Cursor Fails Because of Stale Config Data¶
could not initialize cursor across all shards because : stale config detected
This warning should not propagate back to your application. The warning will repeat until all the mongos instances refresh their caches. To force an instance to refresh its cache, run the flushRouterConfig command.
Config Database String Error¶
Changed in version 3.2.
Starting in MongoDB 3.2, config servers can be deployed as replica sets. The mongos instances for the sharded cluster must specify the same config server replica set name but can specify hostname and port of different members of the replica set.
Starting in 3.4, the use of the deprecated mirrored mongod instances as config servers (SCCC) is no longer supported. Before you can upgrade your sharded clusters to 3.4, you must convert your config servers from SCCC to CSRS.
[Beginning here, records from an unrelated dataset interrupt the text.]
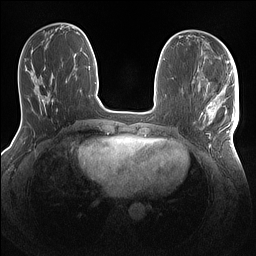
Breast MRI (dynamic contrast-enhanced), one axial slice. Position 49 of 160 along the scan axis. Dynamic contrast-enhanced series, time point 2 of 7 at this slice position (early post-contrast). 1.5 T. TE 1.4 ms, TR 5 ms. 1.1 mm slice thickness. 256 × 256 image matrix. Female patient.
Structures marked on this image (semi-automatic segmentation, software-assisted and operator-edited):
- enhancing-tissue mask used for the functional tumour volume (all voxels passing the contrast-enhancement thresholds inside the analysis volume; usually the tumour): bounding box [x1, y1, x2, y2] px = [198, 86, 239, 141]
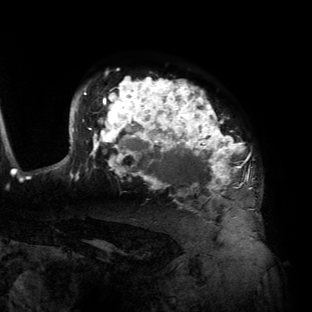
Breast MRI (dynamic contrast-enhanced), one axial slice; position 105 of 134 along the scan axis; cropped to one breast; dynamic contrast-enhanced series, time point 2 of 6 at this slice position (early post-contrast); 3 T; TE 2.7 ms, TR 6.5 ms; 1.2 mm slice thickness; 312 × 312 image matrix, field of view 244 × 244 mm. Female patient.
Annotated regions visible in this slice (semi-automatically segmented with operator editing):
- enhancing-tissue mask used for the functional tumour volume (all voxels passing the contrast-enhancement thresholds inside the analysis volume; usually the tumour): bounding box <55,77,252,209> (left, top, right, bottom; pixels)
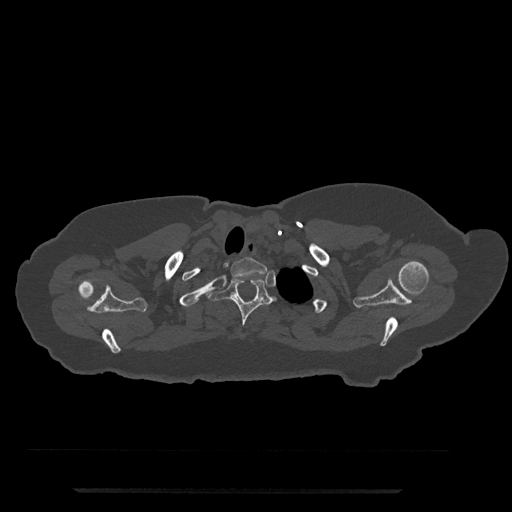
CT including the spine, one axial slice. Position 681 of 797 along the scan axis. Reconstruction kernel Br40s/3. Bone window (W 1800 / L 400 HU). 0.5 mm slice thickness. 512 × 512 image matrix, field of view 440 × 440 mm. Patient: female, 51 years. From the clinical record (not read from this slice): primary cancer: neuro.
Structures marked on this image (semi-automatic segmentation, software-assisted and operator-edited):
- T1 vertebra: bounding box <230,257,267,276> (left, top, right, bottom; pixels)
- T2 vertebra: <207,277,277,326>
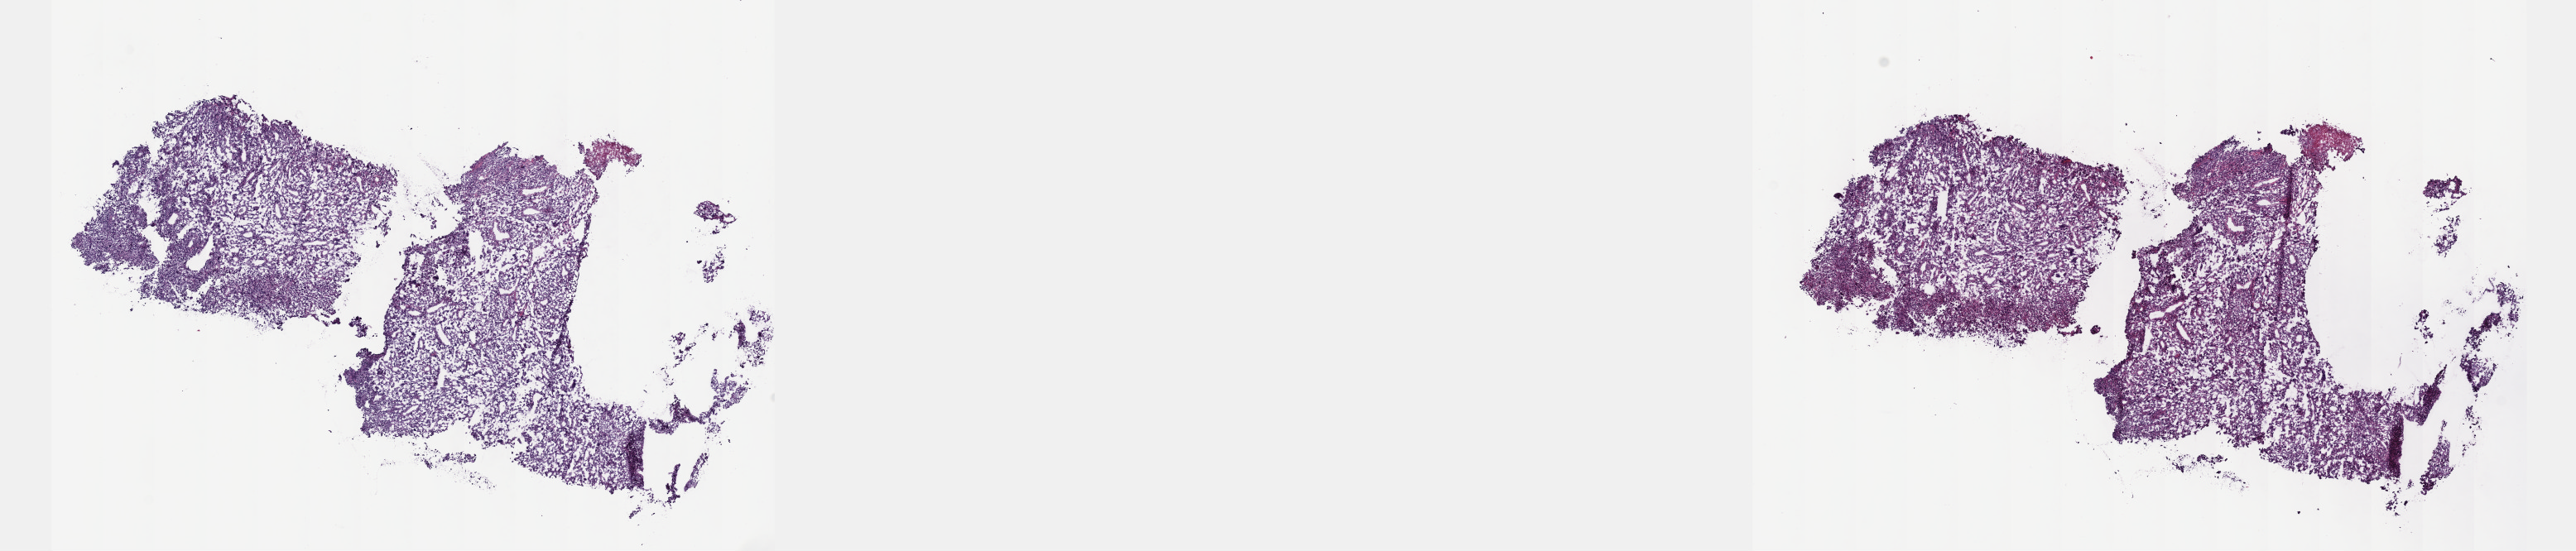
Whole-slide histology image, H&E-stained — whole scanned area (about 25.1 x 5.4 mm, acquisition: 40x scan) shown as a low-resolution overview; frozen section from the top of the tissue portion; metastatic tumour sample, sampled site not recorded. Male patient; age at initial diagnosis 63 years. Composition of this section per pathologist review: tumour cells 100%, tumour nuclei 80%, normal cells 0%, stromal cells 0%, necrosis 0%. Infiltration values recorded for this section: lymphocyte infiltration 2%, monocyte infiltration 0%, neutrophil infiltration 0%.
* this section: metastatic tumour tissue
* patient diagnosis: Malignant melanoma, NOS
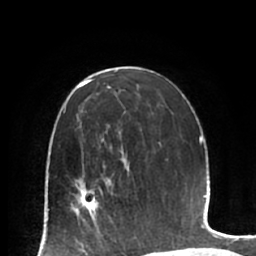
Breast MRI (dynamic contrast-enhanced), one axial slice; slice 40 of 66 in the series (ordered by position); cropped to one breast; dynamic contrast-enhanced series, time point 2 of 7 at this slice position (early post-contrast); 1.5 T; TE 2.9 ms, TR 6.1 ms; 2.4 mm slice thickness; 256 × 256 image matrix, field of view 180 × 180 mm. Female patient.
Structures marked on this image (semi-automatic segmentation, software-assisted and operator-edited):
- enhancing-tissue mask used for the functional tumour volume (all voxels passing the contrast-enhancement thresholds inside the analysis volume; usually the tumour): bounding box [x1, y1, x2, y2] px = [69, 171, 114, 224]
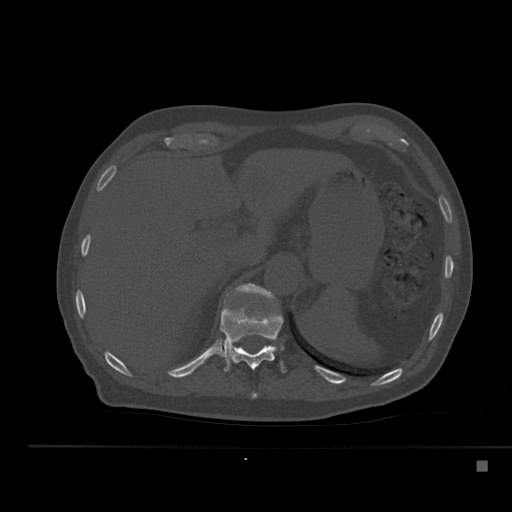
CT including the spine, one axial slice; slice 247 of 517 in the series (ordered by position); reconstruction kernel Br40s; 120 kVp; bone window (W 1800 / L 400 HU); 1.5 mm slice thickness; 512 × 512 image matrix, field of view 408 × 408 mm. Patient: male, 70 years. From the clinical record (not read from this slice): primary cancer: renal; vertebrae with lytic lesions (as recorded): T4, T6, T10, T12, L3, L4, L5.
Outlined on this slice (semi-automatically segmented with operator editing):
- T10 vertebra: bounding box [x1, y1, x2, y2] px = [252, 394, 257, 398]
- T11 vertebra: [220, 304, 287, 398]
- T12 vertebra: [227, 283, 277, 354]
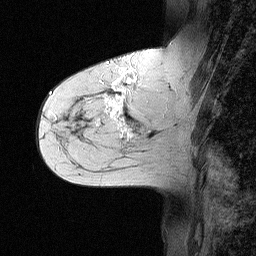
Breast MRI (dynamic contrast-enhanced), one sagittal slice; position 24 of 64 along the scan axis; dynamic contrast-enhanced study with each time point stored as its own series, time point 2 of 3 at this slice position (early post-contrast, ordered by acquisition time); 1.5 T; TE 4.5 ms, TR 11 ms; 2.06 mm slice thickness; 256 × 256 image matrix, field of view 200 × 200 mm. Patient: female, 55 years. Case-level facts recorded for this patient, not image findings: setting: breast cancer imaged before/during neoadjuvant chemotherapy; receptor status: triple-negative.
Structures marked on this image (semi-automatic segmentation, software-assisted and operator-edited):
- analysis volume of interest (the breast-tissue region the enhancement analysis was run in; not a lesion): bounding box (x1, y1, x2, y2) in pixels: (71, 63, 147, 145)
- tumour enhancement mask (voxels above the 90 % enhancement threshold inside the analysis volume of interest): (97, 69, 136, 125)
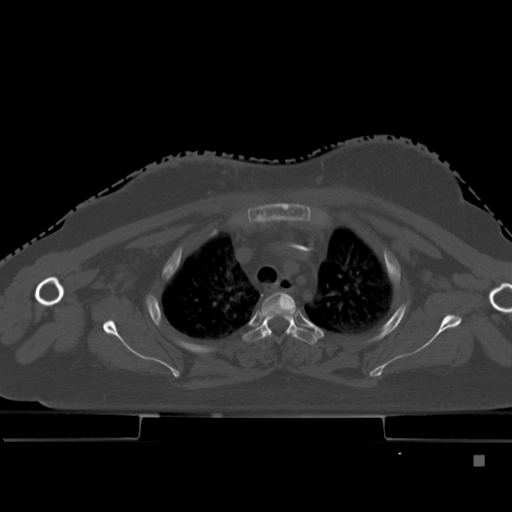
CT including the spine, one axial slice; position 350 of 495 along the scan axis; bone window (W 1800 / L 400 HU); 1.5 mm slice thickness; 512 × 512 image matrix, field of view 404 × 404 mm. Female patient, age 33 years. From the clinical record (not read from this slice): primary cancer: breast; vertebrae with lytic lesions (as recorded): T1.
Annotated regions visible in this slice (semi-automatic segmentation, software-assisted and operator-edited):
- T2 vertebra: bounding box (x1, y1, x2, y2) in pixels: (261, 291, 295, 332)
- T3 vertebra: (244, 316, 319, 344)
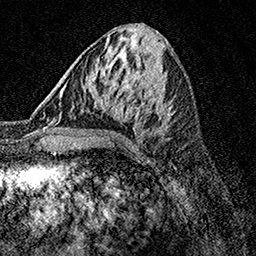
Breast MRI, one axial slice; slice 58 of 158 in the series (ordered by position); cropped to one breast; dynamic contrast-enhanced series, time point 2 of 7 at this slice position (early post-contrast); 1.5 T; TE 3.5 ms, TR 7.2 ms; 256 × 256 image matrix, field of view 165 × 165 mm. Female patient.
Structures marked on this image (semi-automatic segmentation, software-assisted and operator-edited):
- enhancing-tissue mask used for the functional tumour volume (all voxels passing the contrast-enhancement thresholds inside the analysis volume; usually the tumour): bounding box [x1, y1, x2, y2] px = [61, 87, 170, 119]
To convert your config servers from SCCC to CSRS, see Upgrade Config Servers to Replica Set.
With earlier versions of MongoDB sharded clusters that use the topology of three mirrored mongod instances for config servers, mongos instances in a sharded cluster must specify identical configDB string.
Avoid Downtime when Moving Config Servers¶
Use CNAMEs to identify your config servers to the cluster so that you can rename and renumber your config servers without downtime.
moveChunk commit failed Error¶
At the end of a chunk migration, the shard must connect to the config database to update the chunk’s record in the cluster metadata. If the shard fails to connect to the config database, MongoDB reports the following error:
ERROR: moveChunk commit failed: version is at <n>|<nn> instead of <N>|<NN>" and "ERROR: TERMINATING"
When this happens, the primary member of the shard’s replica set then terminates to protect data consistency. If a secondary member can access the config database, data on the shard becomes accessible again after an election.